▶ Prompt: When a line in the entries contains the word "called", copy that line in full.

▶ Records provided:
· · · · · · ·

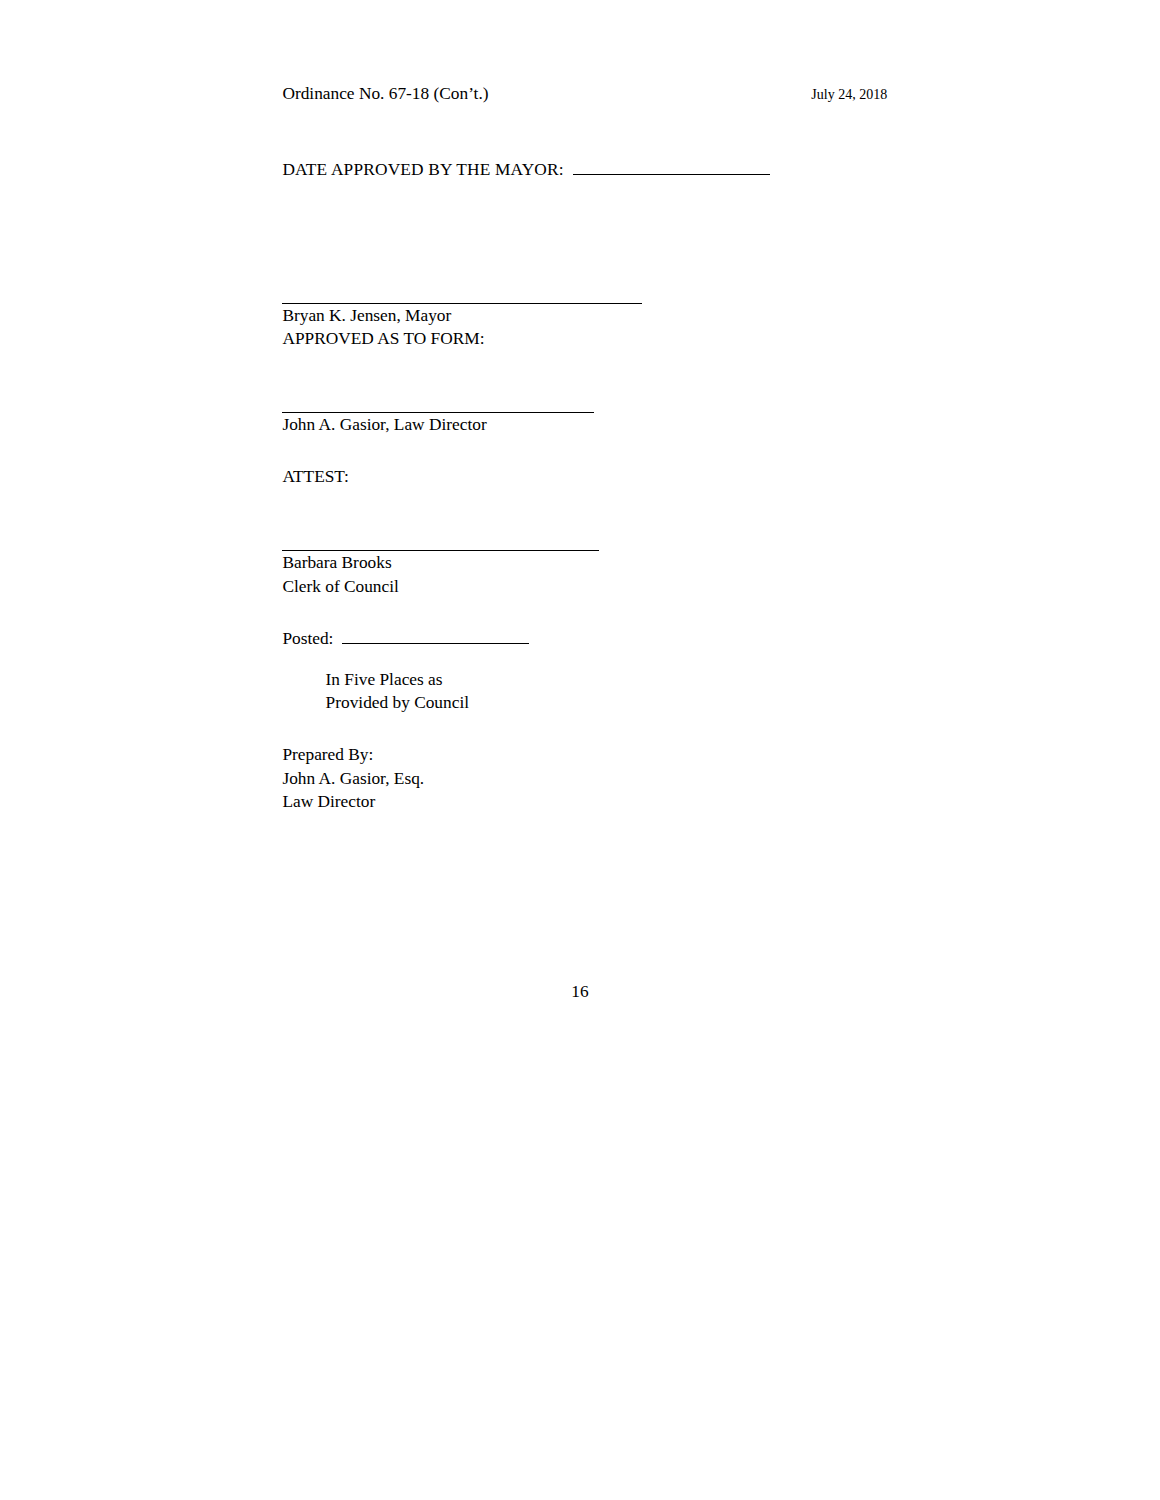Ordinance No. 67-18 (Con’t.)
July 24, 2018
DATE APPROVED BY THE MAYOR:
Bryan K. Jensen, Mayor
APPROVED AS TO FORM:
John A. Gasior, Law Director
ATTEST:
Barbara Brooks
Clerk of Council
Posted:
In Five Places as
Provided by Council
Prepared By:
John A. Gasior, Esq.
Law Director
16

· · · · · · ·

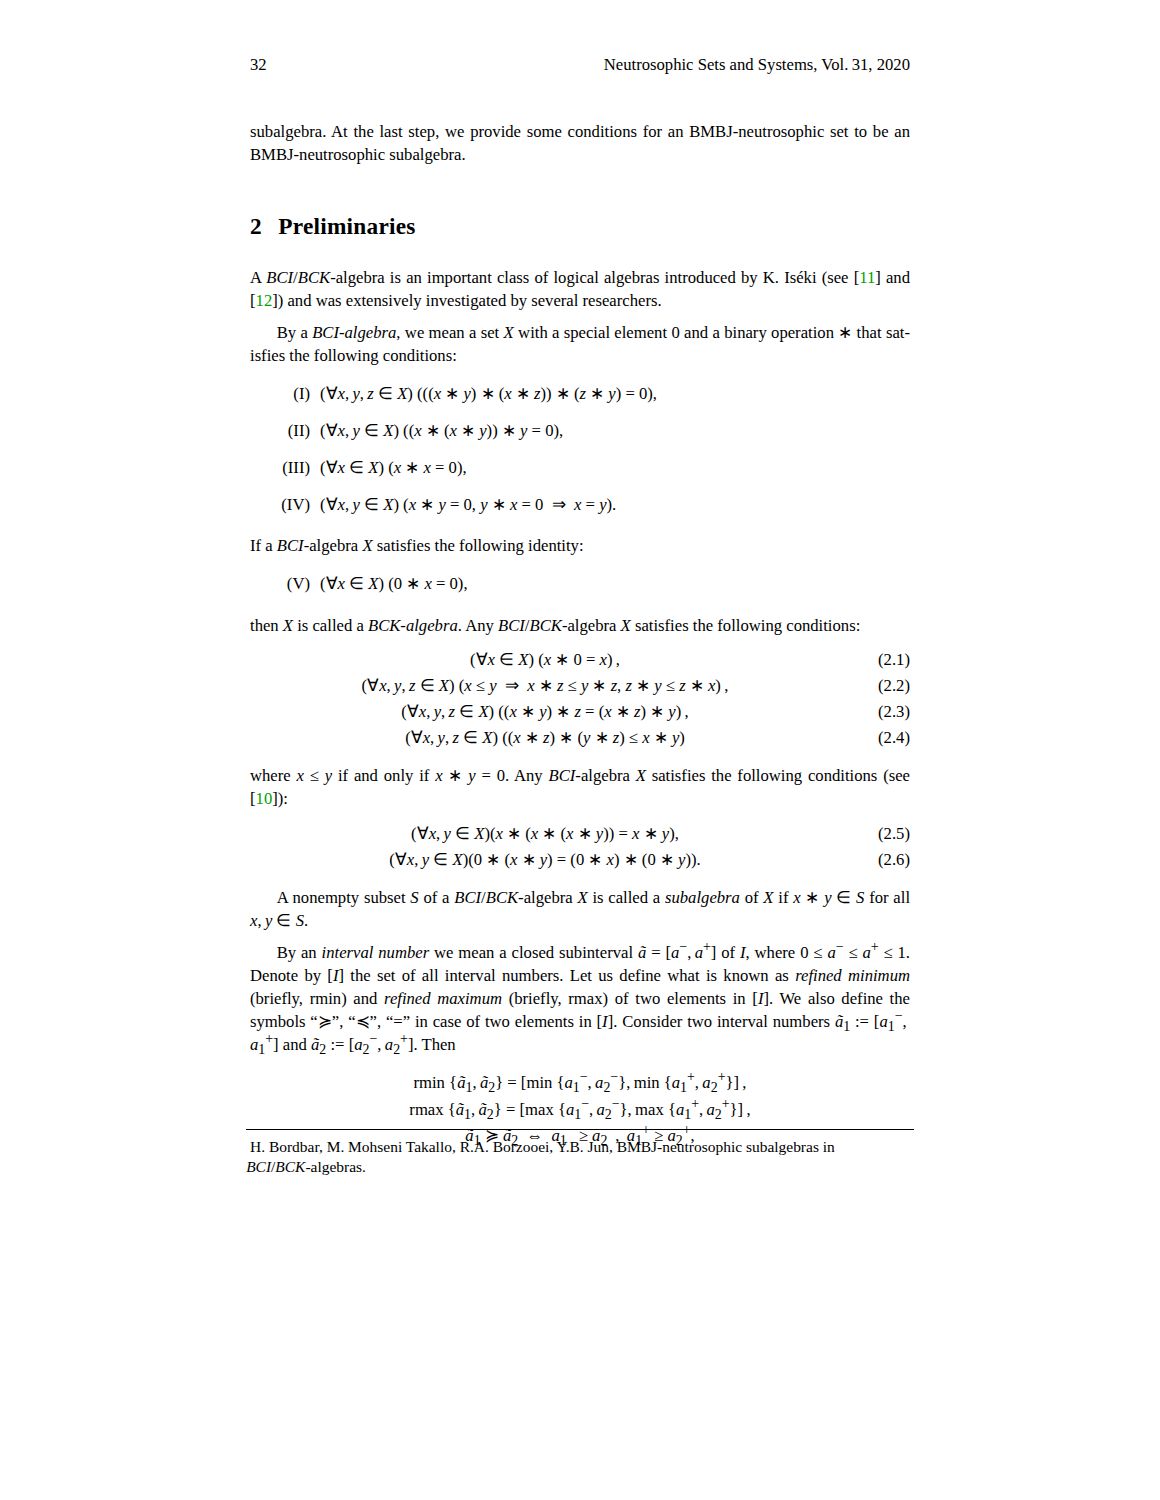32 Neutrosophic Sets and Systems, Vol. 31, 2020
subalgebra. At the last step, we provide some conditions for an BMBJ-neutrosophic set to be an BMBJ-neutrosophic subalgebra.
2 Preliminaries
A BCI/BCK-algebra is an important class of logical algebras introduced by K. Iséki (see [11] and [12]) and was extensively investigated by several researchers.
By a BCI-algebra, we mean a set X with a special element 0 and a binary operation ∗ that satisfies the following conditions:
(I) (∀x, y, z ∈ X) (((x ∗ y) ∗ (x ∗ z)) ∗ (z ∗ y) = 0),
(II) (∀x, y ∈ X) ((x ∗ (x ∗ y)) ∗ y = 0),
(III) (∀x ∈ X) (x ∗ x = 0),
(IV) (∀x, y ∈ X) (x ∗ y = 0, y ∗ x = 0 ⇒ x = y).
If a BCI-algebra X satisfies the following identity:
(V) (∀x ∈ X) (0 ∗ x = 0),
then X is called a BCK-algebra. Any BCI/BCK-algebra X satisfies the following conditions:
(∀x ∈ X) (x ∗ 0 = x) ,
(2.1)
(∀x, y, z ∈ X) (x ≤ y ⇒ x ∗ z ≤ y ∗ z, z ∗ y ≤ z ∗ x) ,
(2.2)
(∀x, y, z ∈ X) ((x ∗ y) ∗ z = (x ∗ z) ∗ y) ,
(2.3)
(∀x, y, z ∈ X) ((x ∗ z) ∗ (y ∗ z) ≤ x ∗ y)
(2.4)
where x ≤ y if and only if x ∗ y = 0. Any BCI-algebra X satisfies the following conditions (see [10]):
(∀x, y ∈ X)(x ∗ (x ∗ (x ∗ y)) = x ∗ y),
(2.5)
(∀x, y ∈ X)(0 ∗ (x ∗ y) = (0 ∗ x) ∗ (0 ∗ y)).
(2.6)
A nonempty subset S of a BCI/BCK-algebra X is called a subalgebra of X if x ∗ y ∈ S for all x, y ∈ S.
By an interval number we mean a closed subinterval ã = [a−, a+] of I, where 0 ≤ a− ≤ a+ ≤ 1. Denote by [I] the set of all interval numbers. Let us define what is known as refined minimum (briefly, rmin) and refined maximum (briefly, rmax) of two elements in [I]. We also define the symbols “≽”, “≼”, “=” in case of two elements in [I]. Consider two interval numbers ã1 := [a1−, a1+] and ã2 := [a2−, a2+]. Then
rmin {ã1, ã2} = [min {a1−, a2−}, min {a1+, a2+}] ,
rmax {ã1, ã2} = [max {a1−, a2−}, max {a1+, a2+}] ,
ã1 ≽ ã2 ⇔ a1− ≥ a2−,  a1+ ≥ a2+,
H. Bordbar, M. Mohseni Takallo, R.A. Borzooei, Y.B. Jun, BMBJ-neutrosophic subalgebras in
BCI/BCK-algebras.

· · · · · · ·

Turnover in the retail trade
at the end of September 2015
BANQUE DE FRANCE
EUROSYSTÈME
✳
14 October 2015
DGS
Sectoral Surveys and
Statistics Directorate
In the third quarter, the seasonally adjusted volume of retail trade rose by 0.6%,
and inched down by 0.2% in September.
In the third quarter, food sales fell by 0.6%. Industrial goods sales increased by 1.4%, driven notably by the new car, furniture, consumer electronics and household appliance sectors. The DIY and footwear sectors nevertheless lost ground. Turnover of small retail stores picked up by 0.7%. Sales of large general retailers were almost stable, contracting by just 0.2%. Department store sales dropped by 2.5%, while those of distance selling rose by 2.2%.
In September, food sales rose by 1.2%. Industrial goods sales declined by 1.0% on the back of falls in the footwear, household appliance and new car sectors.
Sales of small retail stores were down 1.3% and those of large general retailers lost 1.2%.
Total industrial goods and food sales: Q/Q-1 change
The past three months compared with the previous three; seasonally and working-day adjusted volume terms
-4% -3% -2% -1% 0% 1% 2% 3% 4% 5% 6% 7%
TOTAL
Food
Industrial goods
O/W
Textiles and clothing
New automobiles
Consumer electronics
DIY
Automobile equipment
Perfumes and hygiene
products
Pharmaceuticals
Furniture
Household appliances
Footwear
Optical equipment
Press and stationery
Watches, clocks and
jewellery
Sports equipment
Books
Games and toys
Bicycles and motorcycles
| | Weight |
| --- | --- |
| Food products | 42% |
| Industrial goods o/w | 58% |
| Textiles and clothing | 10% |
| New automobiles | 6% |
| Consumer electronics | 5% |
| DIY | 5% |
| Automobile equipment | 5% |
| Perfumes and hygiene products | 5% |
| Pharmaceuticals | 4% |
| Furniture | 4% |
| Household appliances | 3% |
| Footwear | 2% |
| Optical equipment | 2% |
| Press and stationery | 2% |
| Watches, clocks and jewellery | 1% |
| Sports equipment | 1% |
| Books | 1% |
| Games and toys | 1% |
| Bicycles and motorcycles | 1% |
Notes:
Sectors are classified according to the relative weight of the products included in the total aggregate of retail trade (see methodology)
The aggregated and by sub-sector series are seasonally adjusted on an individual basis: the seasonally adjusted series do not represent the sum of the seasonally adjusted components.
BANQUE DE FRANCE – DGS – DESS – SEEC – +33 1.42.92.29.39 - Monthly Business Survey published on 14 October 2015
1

· · · · · · ·

▶ Written response:
then X is called a BCK-algebra. Any BCI/BCK-algebra X satisfies the following conditions:
A nonempty subset S of a BCI/BCK-algebra X is called a subalgebra of X if x ∗ y ∈ S for all x, y ∈ S.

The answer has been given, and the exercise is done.